[Pose and size estimates]
---

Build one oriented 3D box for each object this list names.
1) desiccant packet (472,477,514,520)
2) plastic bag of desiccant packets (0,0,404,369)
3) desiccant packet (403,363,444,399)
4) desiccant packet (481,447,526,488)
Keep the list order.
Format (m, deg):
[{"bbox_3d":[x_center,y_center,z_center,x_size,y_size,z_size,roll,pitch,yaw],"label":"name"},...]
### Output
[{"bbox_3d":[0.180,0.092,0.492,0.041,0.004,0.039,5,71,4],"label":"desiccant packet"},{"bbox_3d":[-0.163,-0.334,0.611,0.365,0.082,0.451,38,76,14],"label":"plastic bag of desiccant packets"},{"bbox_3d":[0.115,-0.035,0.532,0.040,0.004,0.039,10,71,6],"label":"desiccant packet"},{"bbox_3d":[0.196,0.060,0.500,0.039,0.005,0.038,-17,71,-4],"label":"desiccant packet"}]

---

## HOW TO COMPLETE THIS TASK
Search the data for the word "list" and copy each line where it appears.

## TASK ANSWER
Build one oriented 3D box for each object this list names.
Keep the list order.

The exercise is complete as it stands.